### Task details
Please write out the records from their first line through the line containing "v(5.42, 39.37) *", with both of those lines included and every character kept unchanged.

### Data
----------------------------------------
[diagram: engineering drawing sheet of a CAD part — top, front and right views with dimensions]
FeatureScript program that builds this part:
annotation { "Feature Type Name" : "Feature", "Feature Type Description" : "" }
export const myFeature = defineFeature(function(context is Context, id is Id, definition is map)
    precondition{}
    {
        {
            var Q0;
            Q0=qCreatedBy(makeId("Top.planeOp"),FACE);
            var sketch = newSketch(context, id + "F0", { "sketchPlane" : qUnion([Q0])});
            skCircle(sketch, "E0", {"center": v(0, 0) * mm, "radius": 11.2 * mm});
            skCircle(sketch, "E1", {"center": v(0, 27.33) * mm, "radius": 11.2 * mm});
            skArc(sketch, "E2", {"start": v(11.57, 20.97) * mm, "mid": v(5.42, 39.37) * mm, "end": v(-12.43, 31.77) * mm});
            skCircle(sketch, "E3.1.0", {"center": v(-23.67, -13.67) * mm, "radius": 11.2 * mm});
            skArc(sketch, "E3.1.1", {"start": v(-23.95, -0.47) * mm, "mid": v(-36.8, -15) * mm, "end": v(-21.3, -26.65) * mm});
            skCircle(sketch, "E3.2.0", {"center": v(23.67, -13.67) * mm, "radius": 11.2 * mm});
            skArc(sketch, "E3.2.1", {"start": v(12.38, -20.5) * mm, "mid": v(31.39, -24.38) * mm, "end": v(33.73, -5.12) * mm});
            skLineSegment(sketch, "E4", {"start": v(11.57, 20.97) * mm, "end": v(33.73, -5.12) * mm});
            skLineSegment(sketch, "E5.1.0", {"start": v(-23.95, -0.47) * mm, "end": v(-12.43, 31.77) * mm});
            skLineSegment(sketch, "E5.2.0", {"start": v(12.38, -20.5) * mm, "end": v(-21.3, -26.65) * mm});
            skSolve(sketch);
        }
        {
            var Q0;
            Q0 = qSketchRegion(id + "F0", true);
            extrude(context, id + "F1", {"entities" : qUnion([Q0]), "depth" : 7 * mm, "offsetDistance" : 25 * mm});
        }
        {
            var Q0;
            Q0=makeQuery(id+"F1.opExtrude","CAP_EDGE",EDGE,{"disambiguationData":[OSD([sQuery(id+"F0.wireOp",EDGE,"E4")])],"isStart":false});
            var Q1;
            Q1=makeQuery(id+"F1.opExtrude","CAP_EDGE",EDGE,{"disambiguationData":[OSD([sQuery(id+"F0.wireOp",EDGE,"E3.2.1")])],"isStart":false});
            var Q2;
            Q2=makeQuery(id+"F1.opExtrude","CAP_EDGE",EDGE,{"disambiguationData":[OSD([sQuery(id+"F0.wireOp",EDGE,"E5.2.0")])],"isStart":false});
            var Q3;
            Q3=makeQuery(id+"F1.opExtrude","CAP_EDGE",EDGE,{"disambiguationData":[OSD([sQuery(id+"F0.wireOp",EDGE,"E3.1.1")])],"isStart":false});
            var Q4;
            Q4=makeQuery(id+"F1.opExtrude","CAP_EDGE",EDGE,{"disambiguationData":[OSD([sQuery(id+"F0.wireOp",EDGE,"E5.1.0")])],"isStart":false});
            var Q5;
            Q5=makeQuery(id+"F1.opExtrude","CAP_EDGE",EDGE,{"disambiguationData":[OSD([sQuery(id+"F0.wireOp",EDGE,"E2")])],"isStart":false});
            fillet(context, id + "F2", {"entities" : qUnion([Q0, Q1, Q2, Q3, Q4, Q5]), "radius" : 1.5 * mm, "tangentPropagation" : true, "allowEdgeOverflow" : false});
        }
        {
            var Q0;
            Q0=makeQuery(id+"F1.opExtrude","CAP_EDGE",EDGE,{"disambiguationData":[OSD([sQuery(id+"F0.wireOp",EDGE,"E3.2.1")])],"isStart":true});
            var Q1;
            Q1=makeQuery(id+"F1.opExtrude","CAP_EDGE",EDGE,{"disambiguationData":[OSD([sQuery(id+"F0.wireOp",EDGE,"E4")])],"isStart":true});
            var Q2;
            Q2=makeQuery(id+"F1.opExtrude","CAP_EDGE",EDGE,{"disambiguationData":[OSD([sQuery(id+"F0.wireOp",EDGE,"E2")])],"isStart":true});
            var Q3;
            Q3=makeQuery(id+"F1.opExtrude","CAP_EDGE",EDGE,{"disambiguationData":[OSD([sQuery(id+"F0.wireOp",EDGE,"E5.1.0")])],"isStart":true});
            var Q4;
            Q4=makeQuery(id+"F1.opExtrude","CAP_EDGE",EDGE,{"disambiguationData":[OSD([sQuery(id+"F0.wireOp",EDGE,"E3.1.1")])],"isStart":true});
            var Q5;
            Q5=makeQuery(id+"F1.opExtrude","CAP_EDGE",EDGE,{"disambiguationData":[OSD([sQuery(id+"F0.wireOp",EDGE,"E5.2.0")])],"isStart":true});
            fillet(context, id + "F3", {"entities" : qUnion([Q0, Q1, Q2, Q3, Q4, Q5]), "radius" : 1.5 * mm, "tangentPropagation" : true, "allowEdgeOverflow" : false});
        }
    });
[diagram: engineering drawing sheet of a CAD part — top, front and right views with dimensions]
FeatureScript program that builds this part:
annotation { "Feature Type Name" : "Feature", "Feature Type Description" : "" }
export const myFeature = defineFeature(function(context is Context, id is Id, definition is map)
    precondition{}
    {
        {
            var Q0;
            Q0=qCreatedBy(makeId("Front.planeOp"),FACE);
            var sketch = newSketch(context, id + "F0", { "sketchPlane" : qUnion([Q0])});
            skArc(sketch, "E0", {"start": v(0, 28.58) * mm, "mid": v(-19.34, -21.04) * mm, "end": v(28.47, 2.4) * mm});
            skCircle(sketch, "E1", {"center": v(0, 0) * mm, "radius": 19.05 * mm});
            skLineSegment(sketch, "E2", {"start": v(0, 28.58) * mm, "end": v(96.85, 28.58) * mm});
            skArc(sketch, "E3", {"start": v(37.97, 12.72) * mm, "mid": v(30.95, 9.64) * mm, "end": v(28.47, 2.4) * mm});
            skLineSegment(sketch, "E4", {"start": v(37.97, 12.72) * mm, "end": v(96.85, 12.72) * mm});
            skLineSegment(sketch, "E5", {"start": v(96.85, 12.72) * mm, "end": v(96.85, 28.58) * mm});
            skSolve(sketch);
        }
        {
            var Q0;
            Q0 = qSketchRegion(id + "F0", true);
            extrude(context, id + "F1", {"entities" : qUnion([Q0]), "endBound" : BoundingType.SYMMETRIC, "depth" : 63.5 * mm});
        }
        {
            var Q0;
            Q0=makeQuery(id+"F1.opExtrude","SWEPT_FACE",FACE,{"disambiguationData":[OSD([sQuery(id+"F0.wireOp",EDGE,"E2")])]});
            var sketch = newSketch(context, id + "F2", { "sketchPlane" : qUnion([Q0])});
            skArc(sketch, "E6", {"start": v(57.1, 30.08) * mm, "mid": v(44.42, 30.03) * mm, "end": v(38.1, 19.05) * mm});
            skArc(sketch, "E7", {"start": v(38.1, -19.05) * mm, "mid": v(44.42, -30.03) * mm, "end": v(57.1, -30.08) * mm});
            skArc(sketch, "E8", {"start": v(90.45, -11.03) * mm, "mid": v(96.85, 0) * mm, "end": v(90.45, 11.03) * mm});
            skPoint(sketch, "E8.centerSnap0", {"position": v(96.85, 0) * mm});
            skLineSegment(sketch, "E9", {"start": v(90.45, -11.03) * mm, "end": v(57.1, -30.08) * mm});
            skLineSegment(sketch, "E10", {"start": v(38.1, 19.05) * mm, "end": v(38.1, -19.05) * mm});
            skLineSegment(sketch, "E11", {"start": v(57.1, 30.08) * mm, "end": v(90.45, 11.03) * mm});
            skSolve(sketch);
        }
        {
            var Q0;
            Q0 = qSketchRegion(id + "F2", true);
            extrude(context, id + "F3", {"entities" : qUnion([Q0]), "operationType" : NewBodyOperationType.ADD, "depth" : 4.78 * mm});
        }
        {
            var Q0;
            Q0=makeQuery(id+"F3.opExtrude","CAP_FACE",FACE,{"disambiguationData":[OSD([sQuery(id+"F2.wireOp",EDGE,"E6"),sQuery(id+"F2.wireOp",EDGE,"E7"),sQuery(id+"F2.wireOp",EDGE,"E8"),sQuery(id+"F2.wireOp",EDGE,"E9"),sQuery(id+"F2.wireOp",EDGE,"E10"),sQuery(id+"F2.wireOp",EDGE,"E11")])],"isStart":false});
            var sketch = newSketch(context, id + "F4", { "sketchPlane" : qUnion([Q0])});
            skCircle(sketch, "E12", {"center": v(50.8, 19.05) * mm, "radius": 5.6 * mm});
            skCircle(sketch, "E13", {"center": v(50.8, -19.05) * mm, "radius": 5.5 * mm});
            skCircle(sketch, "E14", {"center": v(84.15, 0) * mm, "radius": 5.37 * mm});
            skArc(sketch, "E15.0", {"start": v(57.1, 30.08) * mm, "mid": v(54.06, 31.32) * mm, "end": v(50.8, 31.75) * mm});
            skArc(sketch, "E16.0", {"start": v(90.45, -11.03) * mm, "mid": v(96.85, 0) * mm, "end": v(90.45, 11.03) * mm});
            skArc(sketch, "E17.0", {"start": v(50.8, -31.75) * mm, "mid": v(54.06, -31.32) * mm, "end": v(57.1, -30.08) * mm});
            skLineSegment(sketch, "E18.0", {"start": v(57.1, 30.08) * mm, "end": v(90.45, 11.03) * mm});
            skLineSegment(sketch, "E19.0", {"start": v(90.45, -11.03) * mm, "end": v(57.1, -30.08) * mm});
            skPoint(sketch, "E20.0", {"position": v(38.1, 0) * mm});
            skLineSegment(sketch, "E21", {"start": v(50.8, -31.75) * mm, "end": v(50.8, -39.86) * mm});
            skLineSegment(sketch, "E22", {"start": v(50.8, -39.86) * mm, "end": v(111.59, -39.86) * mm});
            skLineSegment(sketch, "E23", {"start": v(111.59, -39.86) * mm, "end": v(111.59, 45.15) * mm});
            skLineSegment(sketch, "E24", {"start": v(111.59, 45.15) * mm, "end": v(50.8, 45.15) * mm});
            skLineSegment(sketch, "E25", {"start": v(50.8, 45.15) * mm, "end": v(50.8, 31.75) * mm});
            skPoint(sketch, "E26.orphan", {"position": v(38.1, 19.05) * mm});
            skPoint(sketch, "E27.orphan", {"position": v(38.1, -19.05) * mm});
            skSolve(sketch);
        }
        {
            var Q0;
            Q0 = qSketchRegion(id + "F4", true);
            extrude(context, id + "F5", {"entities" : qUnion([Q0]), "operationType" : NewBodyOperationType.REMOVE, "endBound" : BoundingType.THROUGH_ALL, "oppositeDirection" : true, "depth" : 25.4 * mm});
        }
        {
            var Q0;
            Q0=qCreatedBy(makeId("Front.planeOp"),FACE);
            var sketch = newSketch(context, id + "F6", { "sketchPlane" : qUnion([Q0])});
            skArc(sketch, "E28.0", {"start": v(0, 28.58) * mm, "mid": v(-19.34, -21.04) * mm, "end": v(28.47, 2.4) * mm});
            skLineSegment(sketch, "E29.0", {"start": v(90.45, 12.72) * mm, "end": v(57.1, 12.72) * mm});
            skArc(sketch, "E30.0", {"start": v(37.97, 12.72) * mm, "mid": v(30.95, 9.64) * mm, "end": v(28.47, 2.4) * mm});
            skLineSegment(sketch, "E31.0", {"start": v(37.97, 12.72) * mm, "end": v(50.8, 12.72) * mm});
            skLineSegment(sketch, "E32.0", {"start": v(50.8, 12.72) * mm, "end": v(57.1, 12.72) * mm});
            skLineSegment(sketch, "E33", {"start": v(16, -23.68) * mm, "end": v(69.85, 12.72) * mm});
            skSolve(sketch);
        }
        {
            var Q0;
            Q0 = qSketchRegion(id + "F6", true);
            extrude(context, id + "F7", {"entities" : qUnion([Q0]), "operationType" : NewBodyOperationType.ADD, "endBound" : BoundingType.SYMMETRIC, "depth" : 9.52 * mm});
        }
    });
----------------------------------------
### Complete output
[diagram: engineering drawing sheet of a CAD part — top, front and right views with dimensions]
FeatureScript program that builds this part:
annotation { "Feature Type Name" : "Feature", "Feature Type Description" : "" }
export const myFeature = defineFeature(function(context is Context, id is Id, definition is map)
    precondition{}
    {
        {
            var Q0;
            Q0=qCreatedBy(makeId("Top.planeOp"),FACE);
            var sketch = newSketch(context, id + "F0", { "sketchPlane" : qUnion([Q0])});
            skCircle(sketch, "E0", {"center": v(0, 0) * mm, "radius": 11.2 * mm});
            skCircle(sketch, "E1", {"center": v(0, 27.33) * mm, "radius": 11.2 * mm});
            skArc(sketch, "E2", {"start": v(11.57, 20.97) * mm, "mid": v(5.42, 39.37) * mm, "end": v(-12.43, 31.77) * mm});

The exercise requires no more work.